Instructor Notes

This is a placeholder file. Please add content here.

Hello-Scraping

Instructor Note

Slide Reminder of what web scraping is

Remember - may be APIs or tools to download data

Slide Overview of html - ask what people think it will do - html - uses tags to organise and format content.

Slide - showing structure - structured doc, elements marked by tags - attributes - modify behaviour, appearance or functionality Slide list of tags - also in notes

Instructor Note

Jupyter Lab:

Right click on cell -> Open Variable Inspector (Jupyter Lab, not Notebook)

Shift+Enter - run cell

Instructor Note

Parse html using BeautifulSoup
Creates object with nested structure
Show without prettify first

Instructor Note

For demonstration, leave out numbers and execute one at a time

Instructor Note

use .get() to access attribute value
attribute name as parameter
.get(‘href’)

Instructor Note

Alternative if use links list created in previous section:

PYTHON

first_link = {"element":str(links[0]),
              "url":links[0].get('href'),
              "text":links[0].get_text()}

NB. Need str on the element otherwise get the BeautifulSoup object not the actual string. Looks ok at this stage but doesn’t load into data frame correctly if not a string.

Instructor Note

Wrap up BeautifulSoup intro
Code to:
- Extract all hyperlink elements in structured way
- tag, url & display text
Use links list already created

Instructor Note

Create DataFrame column titles:
- links_df = pd.DataFrame(link_info_list, columns = [‘element’, ‘url’,‘text’])
index - Write row names, default True

Instructor Note

Much more functionality than shown here
Can traverse the tree e.g. parent and sibling functions
Also useful for extracting information from any html document e.g.

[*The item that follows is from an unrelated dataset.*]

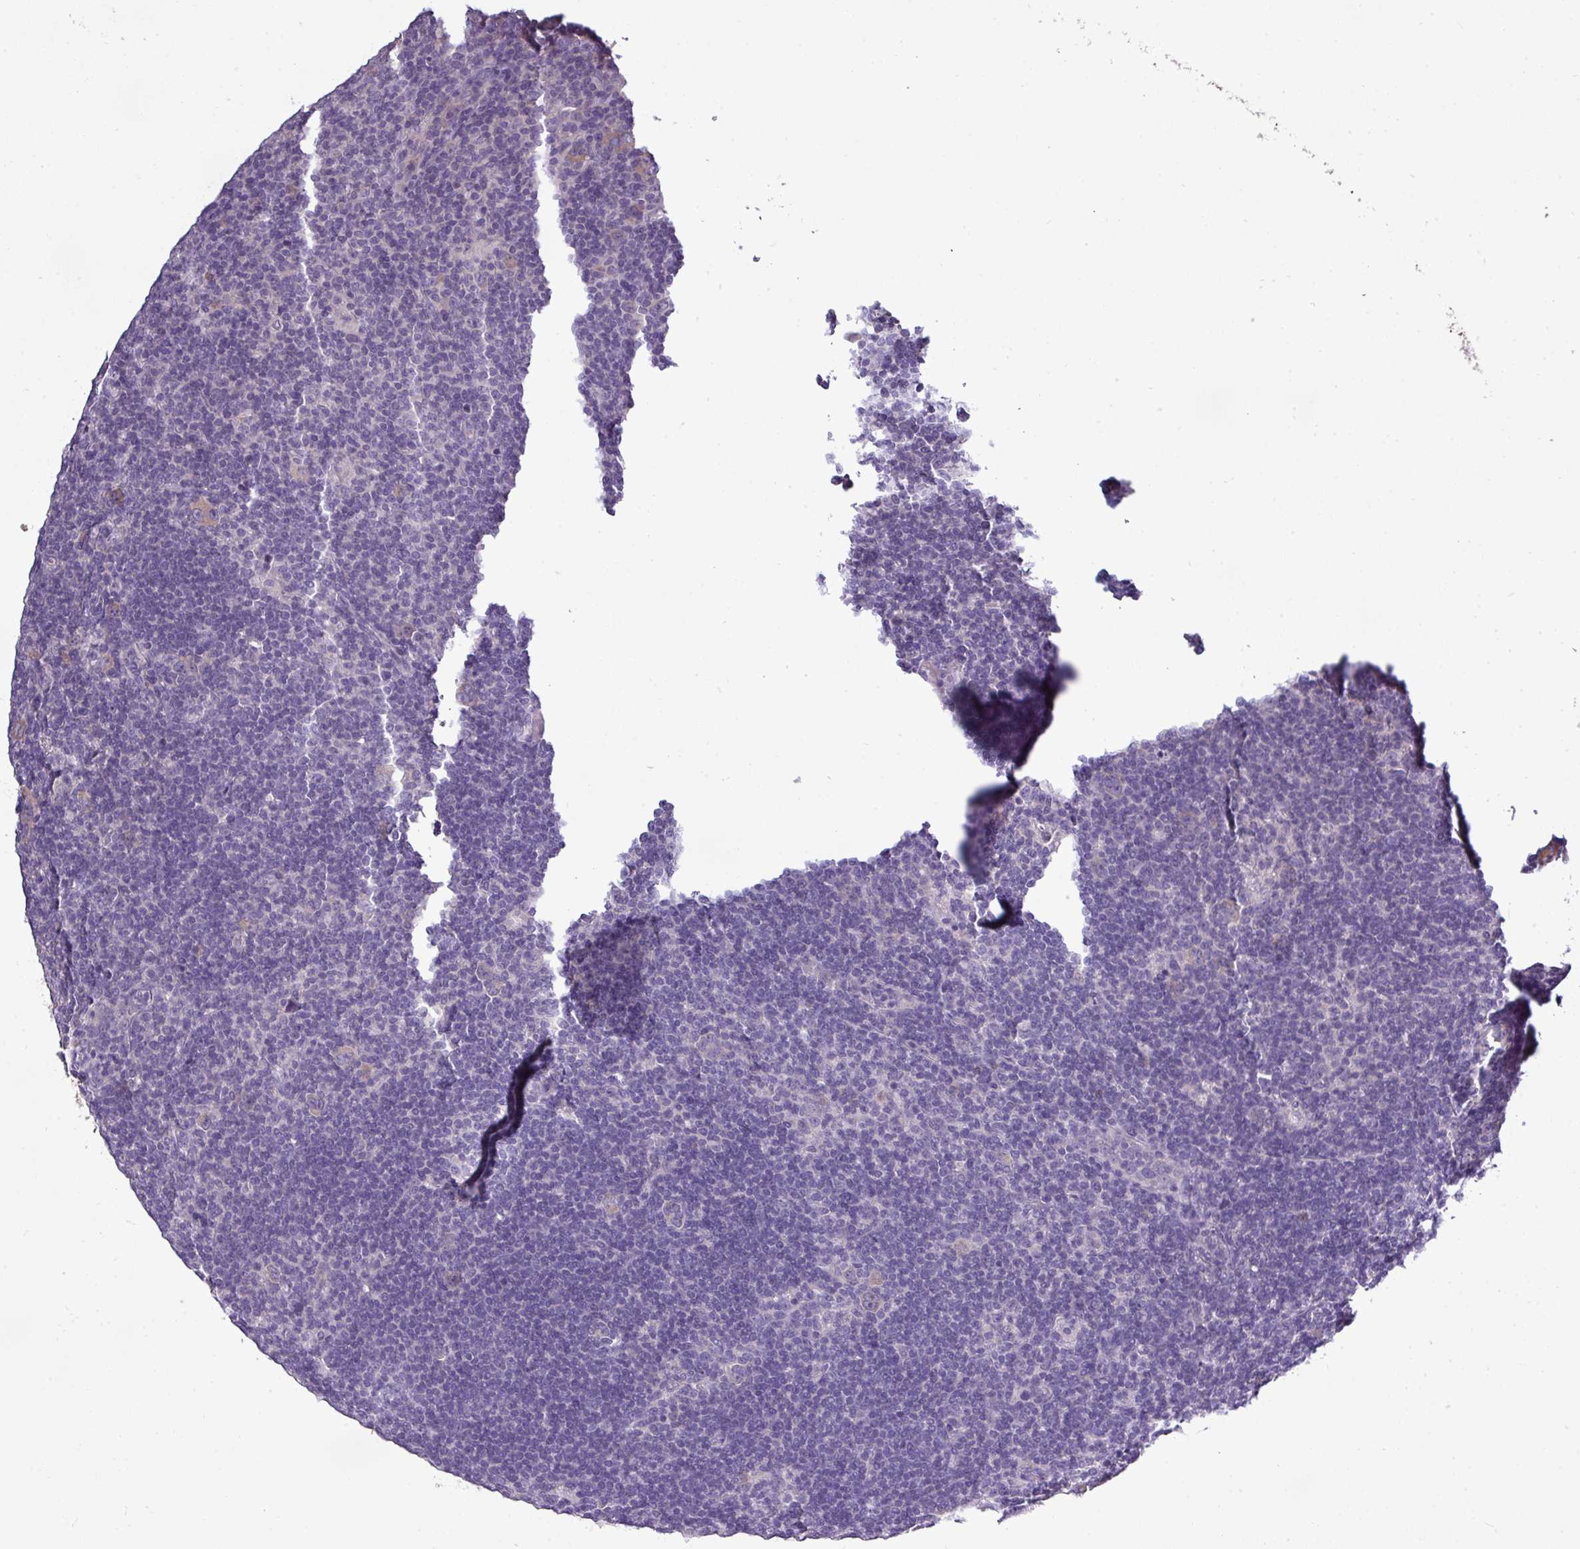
{"staining": {"intensity": "negative", "quantity": "none", "location": "none"}, "tissue": "lymphoma", "cell_type": "Tumor cells", "image_type": "cancer", "snomed": [{"axis": "morphology", "description": "Hodgkin's disease, NOS"}, {"axis": "topography", "description": "Lymph node"}], "caption": "This is an immunohistochemistry (IHC) micrograph of lymphoma. There is no expression in tumor cells.", "gene": "DNAAF9", "patient": {"sex": "female", "age": 57}}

OCR output

Scraping a real website

Instructor Note

Using ‘requests’ package
Load package
Get url: .get(url)
Get html content: .text
tqdm is a Progress Bar library
regex: \s* means 0 or more spaces

Instructor Note

Truncated so not too long
Point out meta, link and script tags
Look at Upcoming webpage
Look at source code

Instructor Note

Difficult to find things
Search for “Upcoming workshops”
Take a look - difficult to work out
Show ‘Inspect’

Instructor Note

Inspect first workshop location
Show a tag
Show surrounding tags - contained in h3
Show expand div tags
Locate next location link
Use BeautifulSoup to parse html

Instructor Note

Use find_all to get h3 tags
enumerate() function adds a counter to each item in a list or any other iterable, and returns a list of tuples containing the index position and the element for each element of the iterable.

Instructor Note

Sometimes useful to search by class
May allow more specific selection

Instructor Note

Get students to look for parent of first h3 tag
Demonstrate hovering over elements
Demonstrate collapsing elements
Important Understanding tree structure
parent div has class attribute p-8 mb-5 border

Instructor Note

Show code below with print(str(div_firsth3)) first
Then prettify

Instructor Note

Examine output
h3 gives link to workshop website
Also get extra info - date, format, country etc
Can start to extract more information

Instructor Note

Ask - what if we want to find the information for all of the workshops?
Reuse code for dict_workshop
- change div_firsth3 to item

Instructor Note

All data so far taken from single page
Information might be across several pages
May need to follow hyperlinks
Can loop using request for each link & parse with BeautifulSoup
Beware of sending too many requests & overloading web server
Use sleep() function to wait

Instructor Note

Now extract information from each workshop’s website
Use links in the ‘upcomingworkshops_df’ DataFrame
Use link to first workshop
df.loc - access group of rows and cols by label or boolean array

Instructor Note

Follow link to first page
View source
Information in ‘head’ not displayed directly on page
‘meta’ tag - metadata - used by search engines
- contains useful information
Extract metadata for first 5 websites

Instructor Note

May get error if web page is unavailable
requests returns value
- 404 if unavailable
- 200 if found
Show test for code

Dynamic websites

Instructor Note

Go to films website
Select 2015
View page source
Can you find ‘Spotlight’?
JavaScript used to load instructions dynamically
Use Inspect to look at Spotlight
Requests only accesses original html
Need Selenium package

Instructor Note

Selenium
- for web browser automation
- behaves like real user, interacting with web page in browser
- renders web page, loading dynamic content
- access full html after JavaScript executed
- can also simulate interactions - e.g. clicking buttons

Instructor Note

webdriver - launch, simulate and interact with web brower through code
By - how locate elements

Instructor Note

Selenium works with other browsers too
Chrome window will open don’t close
- may need to open from bottom toolbar
- Split window to see both

Instructor Note

Slide find instructions
Inspect to find 2015 tag
id should be unique so use that

Instructor Note

use .click() method to interact with button
pause using sleep to give time to load table
get page source
close

Instructor Note

html_2015 contains dynamically loaded html
could use Selenium’s find_element()
- switch back to BeautifulSoup
Show Inspect of Spotlight to locate tags
To get film title:

PYTHON

title = soup.find(class_='film').find(class_='film-title').get_text()
print(title)

Instructor Note

Headless mode - browser runs in background without opening window
Need to set up option for headless mode
Open webpage
Click to load 2015 data
Extract information from table one column at a time
- Each column has unique class attribute
Use list comprehensions to extract data
For best picture need to check if element is there
Add to dataframe

Instructor Note

Slide to show pipeline steps